どろどろと、どろどろと溶ける溶ける溶ける!理性が精神が正常な精神が。「ああああっ」自分の声が遠い。本当に自分の声なのかどうかもわからない。そしてきっといづれなにもかもが分からなくなる。がつん、と頬を殴られたけれど痛みが遅い。じわじわと咥内から血が溢れて漸く痛みを思い出す。口の端からだらしなく血と唾液が零れて。次は反対側。呼吸が一瞬、上手くできない。ぐわんと視界が歪んで。また正常な細胞が零れていく。残った細胞は夢を見ている。幸せな夢?違う。きっと違う。いや、絶対に違う。「ひ、うっ、ぁくっ」身体の内側を抉られて気持ちいいのか気持ち悪いのか分からない。たださっき見えたとき血が出ていたからきっと気持ちよくなんてないはずで、でも痛いより痺れるといった風な、こんなの異常だ。次々と溢れてくる声を殺したいけどそうするとまた殴られるだろうからやめておいた。やめておいたのに息苦しくなる。首が圧迫されている。肺が何かを求めてる。空気か、違う、真っ黒な世界かもしれない。どこまでも何も無い世界。それはきっと優しい。考えると駄目だと思うけれど駄目だと思うのも溶けていく。なのに肝心なものは溶けていかない。目が開けられないと思った。でも開いているのかいないのかそんなの初めからわからない。あぁ暗い暗い。ここは寒い。ここは彼の世界。

「来島」

声がする。答えられない。苦しいんです。息ができないんです。肺が絞れないんです。だから答えられないんです。
涙が、頬を伝う感覚。悲しい苦しい。なぜ悲しいなぜ苦しい。物理的なものだけじゃない触れられるものだけじゃない。あぁその真意はどこにあるの私には教えてくれないの。夢見る細胞が囁く囁くいっせいにざわざわと。ねぇ何が悲しいの。

「愛してるよ」

首を絞めていた手が離されたのか、空気が一気に入り込んで気持ちが悪い。咳が止まらない。感覚が一斉に戻ってきて妙な浮遊感に吐き気がする。口元を押さえる耐える咳が止まらない。彼はそんな私を気にした風もなくキセルを手に取り口に銜える。涙が落ちる、落ちる。口元を押さえていた手を見れば血がついていた。死の病を髣髴させる。あぁこのまま分かりやすく一直線に抗いようもなく死に向えるのだったらそれも悪くないのかもしれない。ここは暗い寒い怖い。なんという三重奏!咳も止まって普通に呼吸が出来るようになって、どろりとしたたる体液に漸く気を回せるようになってもしもの未来に薄い恐怖を感じてでも彼はそれを望んでいるのだろうかなんて考えたら嬉しいのかなんなのか分からない。でも苦しい。あぁ、きっと不毛だと分かっているからだ。背中から抱きしめるように手が回されて、それは優しいけれど淡い期待を切り捨ててゆくような優しさだった。私を少しづつころしていく。
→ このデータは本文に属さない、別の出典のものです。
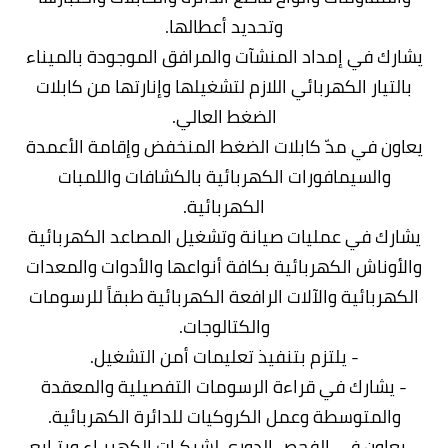
وتحديد أعطالها.
يشارك في إمداد المنشآت والمرافق الموجودة بالميناء
بالتيار الكهربائي اللازم لتشغيلها وإنارتها من كابلات
الضغط العالي.
يعاون في مدّ كابلات الضغط المنخفض وإقامة الأعمدة
والسيمافورات الكهربائية بالكشافات واللمبات
الكهربائية.
يشارك في عمليات صيانة وتشغيل المصاعد الكهربائية
والأوناش الكهربائية بكافة أنواعها والأدوات والمعدات
الكهربائية والآلات الرافعة الكهربائية طبقاً للرسومات
والكتالوجات.
- يلتزم بتنفيذ تعليمات أمن التشغيل.
- يشارك في قراءة الرسومات التفصيلية والمعقدة
والمتوسطة وعمل الكروكيات للدائرة الكهربائية.
- يعاون في الفحص الدوري لشبكـات الكهربـاء ويتـابع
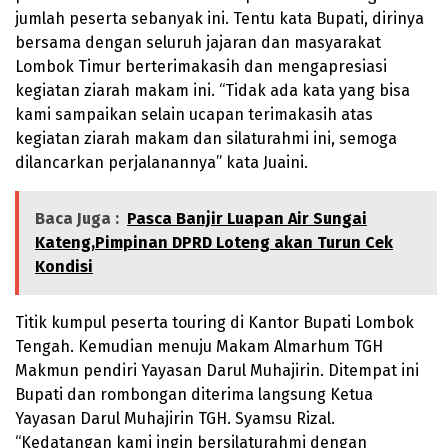
jumlah peserta sebanyak ini. Tentu kata Bupati, dirinya
bersama dengan seluruh jajaran dan masyarakat
Lombok Timur berterimakasih dan mengapresiasi
kegiatan ziarah makam ini. “Tidak ada kata yang bisa
kami sampaikan selain ucapan terimakasih atas
kegiatan ziarah makam dan silaturahmi ini, semoga
dilancarkan perjalanannya” kata Juaini.
Baca Juga :
Pasca Banjir Luapan Air Sungai
Kateng,Pimpinan DPRD Loteng akan Turun Cek
Kondisi
Titik kumpul peserta touring di Kantor Bupati Lombok
Tengah. Kemudian menuju Makam Almarhum TGH
Makmun pendiri Yayasan Darul Muhajirin. Ditempat ini
Bupati dan rombongan diterima langsung Ketua
Yayasan Darul Muhajirin TGH. Syamsu Rizal.
“Kedatangan kami ingin bersilaturahmi dengan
「なぁ、なにも考えねぇでここにいろよ。そうすりゃもっとずっと」

彼は続きを言わなかった。回された腕の先の手のひらに手のひらを重ねる。離れられないのが一番怖いと思うのに、その言葉にうなずく自分がいる。あなたは誰なの。何かを望んでいるはずなのにその望みが上手く捉えられない。逃げ出したいのか捕らわれたいのか。溶けて溶けて分からなくなる。